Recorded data
● ● ●

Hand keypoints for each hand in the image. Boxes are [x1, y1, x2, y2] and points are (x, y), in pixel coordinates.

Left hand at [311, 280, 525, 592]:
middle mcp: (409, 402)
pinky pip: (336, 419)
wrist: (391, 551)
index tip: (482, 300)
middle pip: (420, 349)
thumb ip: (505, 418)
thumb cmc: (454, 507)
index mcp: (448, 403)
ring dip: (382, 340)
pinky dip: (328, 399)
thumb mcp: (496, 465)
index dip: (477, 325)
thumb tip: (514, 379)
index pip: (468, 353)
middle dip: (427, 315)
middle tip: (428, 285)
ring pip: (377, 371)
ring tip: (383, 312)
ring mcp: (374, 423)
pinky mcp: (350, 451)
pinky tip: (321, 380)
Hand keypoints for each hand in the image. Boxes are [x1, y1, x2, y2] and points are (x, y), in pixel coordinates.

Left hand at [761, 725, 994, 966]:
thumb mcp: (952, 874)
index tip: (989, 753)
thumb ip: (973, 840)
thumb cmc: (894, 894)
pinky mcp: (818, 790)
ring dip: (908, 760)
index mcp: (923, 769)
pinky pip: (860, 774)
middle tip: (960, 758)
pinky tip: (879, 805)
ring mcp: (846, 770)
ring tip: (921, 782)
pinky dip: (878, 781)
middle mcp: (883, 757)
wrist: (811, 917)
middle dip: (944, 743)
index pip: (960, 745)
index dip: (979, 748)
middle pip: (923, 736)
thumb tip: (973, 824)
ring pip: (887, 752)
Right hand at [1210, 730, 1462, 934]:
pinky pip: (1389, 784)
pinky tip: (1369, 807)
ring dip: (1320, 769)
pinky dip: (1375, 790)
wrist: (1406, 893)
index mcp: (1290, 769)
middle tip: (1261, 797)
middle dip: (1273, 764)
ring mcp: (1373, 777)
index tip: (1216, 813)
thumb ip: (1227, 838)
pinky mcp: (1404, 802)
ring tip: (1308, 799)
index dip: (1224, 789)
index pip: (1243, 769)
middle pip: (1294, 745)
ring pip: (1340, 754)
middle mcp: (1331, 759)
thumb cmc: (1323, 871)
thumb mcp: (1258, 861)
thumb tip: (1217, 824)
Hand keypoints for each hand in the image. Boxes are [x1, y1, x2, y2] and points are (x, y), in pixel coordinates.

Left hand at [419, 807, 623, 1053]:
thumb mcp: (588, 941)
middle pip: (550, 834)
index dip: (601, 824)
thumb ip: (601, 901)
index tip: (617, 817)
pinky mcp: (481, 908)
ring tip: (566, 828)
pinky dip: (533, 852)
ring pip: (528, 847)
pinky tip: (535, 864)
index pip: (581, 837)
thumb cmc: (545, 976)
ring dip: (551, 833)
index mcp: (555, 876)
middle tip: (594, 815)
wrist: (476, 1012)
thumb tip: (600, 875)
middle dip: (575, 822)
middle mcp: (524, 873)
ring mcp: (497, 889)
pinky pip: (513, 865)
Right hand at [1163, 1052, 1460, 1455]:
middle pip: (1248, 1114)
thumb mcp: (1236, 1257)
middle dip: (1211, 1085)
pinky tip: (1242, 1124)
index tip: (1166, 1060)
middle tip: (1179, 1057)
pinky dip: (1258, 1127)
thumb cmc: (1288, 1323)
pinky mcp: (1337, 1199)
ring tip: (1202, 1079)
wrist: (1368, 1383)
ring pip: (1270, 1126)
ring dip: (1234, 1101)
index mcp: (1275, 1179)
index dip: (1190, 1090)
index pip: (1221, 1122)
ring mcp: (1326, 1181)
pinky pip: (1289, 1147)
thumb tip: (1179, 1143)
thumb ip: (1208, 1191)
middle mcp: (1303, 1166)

● ● ●

• **Exercise objective**: Can you repeat, word for word, every line above from the one containing "index dip: (477, 325)" down to the one containing "pinky pip: (513, 865)", including both?

• **Reply**:
index dip: (477, 325)
thumb tip: (514, 379)
index pip: (468, 353)
middle dip: (427, 315)
middle tip: (428, 285)
ring pip: (377, 371)
ring tip: (383, 312)
ring mcp: (374, 423)
pinky mcp: (350, 451)
pinky tip: (321, 380)
Hand keypoints for each hand in the image. Boxes are [x1, y1, x2, y2] and points are (x, y), in pixel coordinates.

Left hand at [761, 725, 994, 966]:
thumb mcp: (952, 874)
index tip: (989, 753)
thumb ip: (973, 840)
thumb cmc: (894, 894)
pinky mcp: (818, 790)
ring dip: (908, 760)
index mcp: (923, 769)
pinky pip: (860, 774)
middle tip: (960, 758)
pinky tip: (879, 805)
ring mcp: (846, 770)
ring tip: (921, 782)
pinky dip: (878, 781)
middle mcp: (883, 757)
wrist: (811, 917)
middle dip: (944, 743)
index pip: (960, 745)
index dip: (979, 748)
middle pip: (923, 736)
thumb tip: (973, 824)
ring pip: (887, 752)
Right hand at [1210, 730, 1462, 934]:
pinky pip: (1389, 784)
pinky tip: (1369, 807)
ring dip: (1320, 769)
pinky dip: (1375, 790)
wrist: (1406, 893)
index mcp: (1290, 769)
middle tip: (1261, 797)
middle dip: (1273, 764)
ring mcp: (1373, 777)
index tip: (1216, 813)
thumb ip: (1227, 838)
pinky mcp: (1404, 802)
ring tip: (1308, 799)
index dip: (1224, 789)
index pip: (1243, 769)
middle pip: (1294, 745)
ring pip: (1340, 754)
middle mcp: (1331, 759)
thumb cmc: (1323, 871)
thumb mcp: (1258, 861)
thumb tip: (1217, 824)
Hand keypoints for each hand in the image. Boxes are [x1, y1, x2, y2] and points are (x, y), in pixel coordinates.

Left hand at [419, 807, 623, 1053]:
thumb mcp: (588, 941)
middle pip: (550, 834)
index dip: (601, 824)
thumb ip: (601, 901)
index tip: (617, 817)
pinky mcp: (481, 908)
ring tip: (566, 828)
pinky dip: (533, 852)
ring pip: (528, 847)
pinky tip: (535, 864)
index pip: (581, 837)
thumb cmc: (545, 976)
ring dip: (551, 833)
index mcp: (555, 876)
middle tip: (594, 815)
wrist: (476, 1012)
thumb tip: (600, 875)
middle dip: (575, 822)
middle mcp: (524, 873)
ring mcp: (497, 889)
pinky pip: (513, 865)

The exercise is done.